##### Input material #####
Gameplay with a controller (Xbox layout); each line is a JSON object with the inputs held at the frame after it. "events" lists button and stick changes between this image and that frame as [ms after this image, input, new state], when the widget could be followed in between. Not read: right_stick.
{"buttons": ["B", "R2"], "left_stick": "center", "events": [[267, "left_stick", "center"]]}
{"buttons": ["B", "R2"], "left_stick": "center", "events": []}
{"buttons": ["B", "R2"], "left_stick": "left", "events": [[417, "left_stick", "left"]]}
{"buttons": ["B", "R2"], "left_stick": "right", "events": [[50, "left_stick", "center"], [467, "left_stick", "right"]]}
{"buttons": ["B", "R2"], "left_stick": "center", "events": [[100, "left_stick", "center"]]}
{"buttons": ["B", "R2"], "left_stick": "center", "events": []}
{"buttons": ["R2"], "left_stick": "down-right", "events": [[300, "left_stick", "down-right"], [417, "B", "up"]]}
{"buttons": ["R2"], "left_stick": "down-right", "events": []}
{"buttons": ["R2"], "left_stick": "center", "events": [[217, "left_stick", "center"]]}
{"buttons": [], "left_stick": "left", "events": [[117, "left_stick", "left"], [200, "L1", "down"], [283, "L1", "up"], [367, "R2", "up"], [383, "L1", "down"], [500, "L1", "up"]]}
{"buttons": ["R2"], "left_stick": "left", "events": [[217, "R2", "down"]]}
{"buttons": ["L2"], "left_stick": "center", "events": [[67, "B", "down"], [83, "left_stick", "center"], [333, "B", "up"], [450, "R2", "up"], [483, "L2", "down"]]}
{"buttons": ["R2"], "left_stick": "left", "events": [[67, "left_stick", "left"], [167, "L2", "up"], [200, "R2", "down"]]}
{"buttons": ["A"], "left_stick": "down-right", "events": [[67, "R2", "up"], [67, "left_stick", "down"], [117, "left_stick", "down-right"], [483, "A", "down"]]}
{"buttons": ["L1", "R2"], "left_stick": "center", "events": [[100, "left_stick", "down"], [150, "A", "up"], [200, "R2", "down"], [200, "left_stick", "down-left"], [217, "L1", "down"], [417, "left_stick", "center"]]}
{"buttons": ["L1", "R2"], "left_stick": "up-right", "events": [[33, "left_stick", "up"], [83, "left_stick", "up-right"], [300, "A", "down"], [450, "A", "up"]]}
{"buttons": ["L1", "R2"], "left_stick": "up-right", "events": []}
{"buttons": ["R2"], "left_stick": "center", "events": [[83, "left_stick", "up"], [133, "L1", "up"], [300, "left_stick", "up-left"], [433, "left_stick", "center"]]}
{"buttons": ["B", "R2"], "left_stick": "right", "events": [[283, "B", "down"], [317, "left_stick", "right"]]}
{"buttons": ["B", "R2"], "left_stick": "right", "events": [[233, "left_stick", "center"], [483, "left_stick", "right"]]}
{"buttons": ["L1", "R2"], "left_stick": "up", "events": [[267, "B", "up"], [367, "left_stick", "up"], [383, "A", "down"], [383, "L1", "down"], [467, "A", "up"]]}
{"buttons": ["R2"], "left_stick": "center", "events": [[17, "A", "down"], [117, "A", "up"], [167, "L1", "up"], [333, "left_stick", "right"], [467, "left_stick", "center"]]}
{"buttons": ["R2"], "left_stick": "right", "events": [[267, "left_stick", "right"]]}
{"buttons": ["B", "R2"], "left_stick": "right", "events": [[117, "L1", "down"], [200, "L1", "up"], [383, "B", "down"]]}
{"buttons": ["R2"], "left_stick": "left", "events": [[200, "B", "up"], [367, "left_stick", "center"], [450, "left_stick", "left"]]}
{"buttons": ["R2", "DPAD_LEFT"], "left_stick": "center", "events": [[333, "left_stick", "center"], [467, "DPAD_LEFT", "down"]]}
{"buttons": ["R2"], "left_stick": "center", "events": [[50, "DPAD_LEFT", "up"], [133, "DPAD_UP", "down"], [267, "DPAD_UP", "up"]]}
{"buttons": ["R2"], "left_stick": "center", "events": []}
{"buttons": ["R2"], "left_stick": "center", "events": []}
#####
The complete material must be repeated exactly.

Gameplay with a controller (Xbox layout); each line is a JSON object with the inputs held at the frame after it. "events" lists button and stick changes between this image and that frame as [ms after this image, input, new state], when the widget could be followed in between. Not read: right_stick.
{"buttons": ["B", "R2"], "left_stick": "center", "events": [[267, "left_stick", "center"]]}
{"buttons": ["B", "R2"], "left_stick": "center", "events": []}
{"buttons": ["B", "R2"], "left_stick": "left", "events": [[417, "left_stick", "left"]]}
{"buttons": ["B", "R2"], "left_stick": "right", "events": [[50, "left_stick", "center"], [467, "left_stick", "right"]]}
{"buttons": ["B", "R2"], "left_stick": "center", "events": [[100, "left_stick", "center"]]}
{"buttons": ["B", "R2"], "left_stick": "center", "events": []}
{"buttons": ["R2"], "left_stick": "down-right", "events": [[300, "left_stick", "down-right"], [417, "B", "up"]]}
{"buttons": ["R2"], "left_stick": "down-right", "events": []}
{"buttons": ["R2"], "left_stick": "center", "events": [[217, "left_stick", "center"]]}
{"buttons": [], "left_stick": "left", "events": [[117, "left_stick", "left"], [200, "L1", "down"], [283, "L1", "up"], [367, "R2", "up"], [383, "L1", "down"], [500, "L1", "up"]]}
{"buttons": ["R2"], "left_stick": "left", "events": [[217, "R2", "down"]]}
{"buttons": ["L2"], "left_stick": "center", "events": [[67, "B", "down"], [83, "left_stick", "center"], [333, "B", "up"], [450, "R2", "up"], [483, "L2", "down"]]}
{"buttons": ["R2"], "left_stick": "left", "events": [[67, "left_stick", "left"], [167, "L2", "up"], [200, "R2", "down"]]}
{"buttons": ["A"], "left_stick": "down-right", "events": [[67, "R2", "up"], [67, "left_stick", "down"], [117, "left_stick", "down-right"], [483, "A", "down"]]}
{"buttons": ["L1", "R2"], "left_stick": "center", "events": [[100, "left_stick", "down"], [150, "A", "up"], [200, "R2", "down"], [200, "left_stick", "down-left"], [217, "L1", "down"], [417, "left_stick", "center"]]}
{"buttons": ["L1", "R2"], "left_stick": "up-right", "events": [[33, "left_stick", "up"], [83, "left_stick", "up-right"], [300, "A", "down"], [450, "A", "up"]]}
{"buttons": ["L1", "R2"], "left_stick": "up-right", "events": []}
{"buttons": ["R2"], "left_stick": "center", "events": [[83, "left_stick", "up"], [133, "L1", "up"], [300, "left_stick", "up-left"], [433, "left_stick", "center"]]}
{"buttons": ["B", "R2"], "left_stick": "right", "events": [[283, "B", "down"], [317, "left_stick", "right"]]}
{"buttons": ["B", "R2"], "left_stick": "right", "events": [[233, "left_stick", "center"], [483, "left_stick", "right"]]}
{"buttons": ["L1", "R2"], "left_stick": "up", "events": [[267, "B", "up"], [367, "left_stick", "up"], [383, "A", "down"], [383, "L1", "down"], [467, "A", "up"]]}
{"buttons": ["R2"], "left_stick": "center", "events": [[17, "A", "down"], [117, "A", "up"], [167, "L1", "up"], [333, "left_stick", "right"], [467, "left_stick", "center"]]}
{"buttons": ["R2"], "left_stick": "right", "events": [[267, "left_stick", "right"]]}
{"buttons": ["B", "R2"], "left_stick": "right", "events": [[117, "L1", "down"], [200, "L1", "up"], [383, "B", "down"]]}
{"buttons": ["R2"], "left_stick": "left", "events": [[200, "B", "up"], [367, "left_stick", "center"], [450, "left_stick", "left"]]}
{"buttons": ["R2", "DPAD_LEFT"], "left_stick": "center", "events": [[333, "left_stick", "center"], [467, "DPAD_LEFT", "down"]]}
{"buttons": ["R2"], "left_stick": "center", "events": [[50, "DPAD_LEFT", "up"], [133, "DPAD_UP", "down"], [267, "DPAD_UP", "up"]]}
{"buttons": ["R2"], "left_stick": "center", "events": []}
{"buttons": ["R2"], "left_stick": "center", "events": []}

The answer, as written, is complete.